1. People meet each other and flirt at parties. This is a Jewish reason to host because what if someone meets their bashert at your party? Tradition has it that if you set up three successful couples, you automatically go to heaven when you die. I don’t necessarily believe in a concrete “heaven” concept, but I definitely believe in matchmaking.


2. Abraham and Sarah’s tent was open on four sides. They tell you this when you’re under the chuppah, suggesting that your home should be like Abraham and Sarah’s tent—always open to visitors.


3. At seders we say “let all who are hungry come and eat.” Why limit social justice and radical inclusion to just one time a year? Let all who are hungry come and eat! Let all who are sober come and drink!


4. Purim traditions can be celebrated at different times in the year. We don’t have to have a bloodbath in order to get tipsy, you guys. We could just get tipsy anyway.


5. It’s a mitzvah to be happy on Shabbat. This is 100% true. Ask any rabbi. Weekends are important.


6. You will hurt Bubbe’s feelings if you don’t try the latkes.  And how can you taste the latkes if you don’t come to the party?


7. For Chanukah we’re supposed to “publicize the miracle.” Having a party is a great way to publicize the miracle! It beats going door to door with pamphlets, anyway.

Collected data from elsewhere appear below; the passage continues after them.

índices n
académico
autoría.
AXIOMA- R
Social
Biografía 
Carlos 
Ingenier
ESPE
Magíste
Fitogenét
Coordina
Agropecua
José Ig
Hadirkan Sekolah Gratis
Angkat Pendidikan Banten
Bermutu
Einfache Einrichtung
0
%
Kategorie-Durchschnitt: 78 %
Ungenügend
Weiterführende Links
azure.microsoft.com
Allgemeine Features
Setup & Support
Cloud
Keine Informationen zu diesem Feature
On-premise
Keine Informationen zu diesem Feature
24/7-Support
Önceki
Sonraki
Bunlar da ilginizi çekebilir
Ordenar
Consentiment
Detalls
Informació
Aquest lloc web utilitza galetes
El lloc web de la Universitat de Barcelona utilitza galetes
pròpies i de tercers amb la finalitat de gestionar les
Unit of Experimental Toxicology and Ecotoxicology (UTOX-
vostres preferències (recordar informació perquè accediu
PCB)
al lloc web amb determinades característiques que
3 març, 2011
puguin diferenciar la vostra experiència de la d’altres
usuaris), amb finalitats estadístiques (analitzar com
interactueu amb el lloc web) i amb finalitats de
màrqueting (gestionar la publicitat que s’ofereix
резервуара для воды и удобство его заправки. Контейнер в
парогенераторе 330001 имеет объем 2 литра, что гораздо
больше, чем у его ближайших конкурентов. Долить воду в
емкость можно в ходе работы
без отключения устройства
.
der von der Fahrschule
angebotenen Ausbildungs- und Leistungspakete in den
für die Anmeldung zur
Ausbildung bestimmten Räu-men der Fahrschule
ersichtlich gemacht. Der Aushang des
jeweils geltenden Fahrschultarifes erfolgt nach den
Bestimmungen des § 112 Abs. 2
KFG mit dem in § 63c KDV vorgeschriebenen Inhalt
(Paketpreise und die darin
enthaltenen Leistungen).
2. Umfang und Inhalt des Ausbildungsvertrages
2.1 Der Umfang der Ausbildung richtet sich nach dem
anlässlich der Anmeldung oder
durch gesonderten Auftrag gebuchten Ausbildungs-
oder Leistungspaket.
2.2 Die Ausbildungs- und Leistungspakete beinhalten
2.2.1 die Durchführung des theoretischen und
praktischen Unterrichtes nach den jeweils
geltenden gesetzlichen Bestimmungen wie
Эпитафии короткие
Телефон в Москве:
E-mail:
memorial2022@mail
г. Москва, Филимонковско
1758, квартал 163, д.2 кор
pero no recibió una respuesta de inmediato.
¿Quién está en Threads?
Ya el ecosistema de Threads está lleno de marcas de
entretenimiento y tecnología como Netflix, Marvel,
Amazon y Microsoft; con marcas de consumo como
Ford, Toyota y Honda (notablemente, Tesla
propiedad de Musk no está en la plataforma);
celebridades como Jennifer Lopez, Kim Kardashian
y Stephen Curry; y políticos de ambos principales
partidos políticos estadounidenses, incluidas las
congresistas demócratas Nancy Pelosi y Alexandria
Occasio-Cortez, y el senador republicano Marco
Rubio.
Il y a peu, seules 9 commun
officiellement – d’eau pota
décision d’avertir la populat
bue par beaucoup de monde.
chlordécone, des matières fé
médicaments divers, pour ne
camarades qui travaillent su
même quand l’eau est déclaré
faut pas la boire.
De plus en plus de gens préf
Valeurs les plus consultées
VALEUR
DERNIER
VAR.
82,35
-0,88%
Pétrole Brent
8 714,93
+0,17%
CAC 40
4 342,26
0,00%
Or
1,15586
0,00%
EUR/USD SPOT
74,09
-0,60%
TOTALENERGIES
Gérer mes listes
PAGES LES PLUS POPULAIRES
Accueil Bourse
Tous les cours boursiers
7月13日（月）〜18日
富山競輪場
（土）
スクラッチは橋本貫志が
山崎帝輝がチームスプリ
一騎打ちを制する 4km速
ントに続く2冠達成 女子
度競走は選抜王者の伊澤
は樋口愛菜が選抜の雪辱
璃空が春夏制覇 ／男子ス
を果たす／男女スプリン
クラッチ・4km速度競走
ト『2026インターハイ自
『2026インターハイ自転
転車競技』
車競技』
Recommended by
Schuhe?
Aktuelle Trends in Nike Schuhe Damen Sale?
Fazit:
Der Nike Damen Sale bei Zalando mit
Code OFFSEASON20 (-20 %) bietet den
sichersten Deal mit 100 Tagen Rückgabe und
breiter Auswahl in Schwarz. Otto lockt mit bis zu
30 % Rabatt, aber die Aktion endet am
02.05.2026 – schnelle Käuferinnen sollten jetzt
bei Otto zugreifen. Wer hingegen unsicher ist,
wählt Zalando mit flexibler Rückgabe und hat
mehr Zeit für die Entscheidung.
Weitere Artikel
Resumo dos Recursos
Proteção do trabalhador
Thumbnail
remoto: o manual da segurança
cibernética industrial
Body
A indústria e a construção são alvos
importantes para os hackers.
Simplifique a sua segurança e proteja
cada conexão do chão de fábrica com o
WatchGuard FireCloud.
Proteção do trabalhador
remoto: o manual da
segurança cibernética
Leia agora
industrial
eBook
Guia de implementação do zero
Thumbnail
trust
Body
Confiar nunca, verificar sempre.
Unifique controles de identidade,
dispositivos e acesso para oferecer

8. Parties give you an opportunity to say blessings. Have you ever hung out with Orthodox rabbis? They’re all about the l’chaims! They know how important parties are. L’chaim is to life—when we raise a glass with friends, we know we’re alive.


9.  (This one is the shamash.) Suzie and I actually wrote “hosting parties” into our ketubah. Well, we wrote that we both agreed to “keep the doors of [our] home open to the needs of the world and to those who seek … rejoicing.” Parties are deeply important to us. They’re more than just an excuse to be silly with our friends—parties are about gathering together as a community. They’re about being grateful for another year on the planet. They’re about giving thanks to the universe for our own little corner of the world which allows us a moment to relax and enjoy each other’s company. When you are at a party, you’re not just living–you’re celebrating life. This celebration and focus on community is part of what Suzie and I committed to when we committed to each other under a chuppah years ago. So come over to our house for the Chanukah party this year!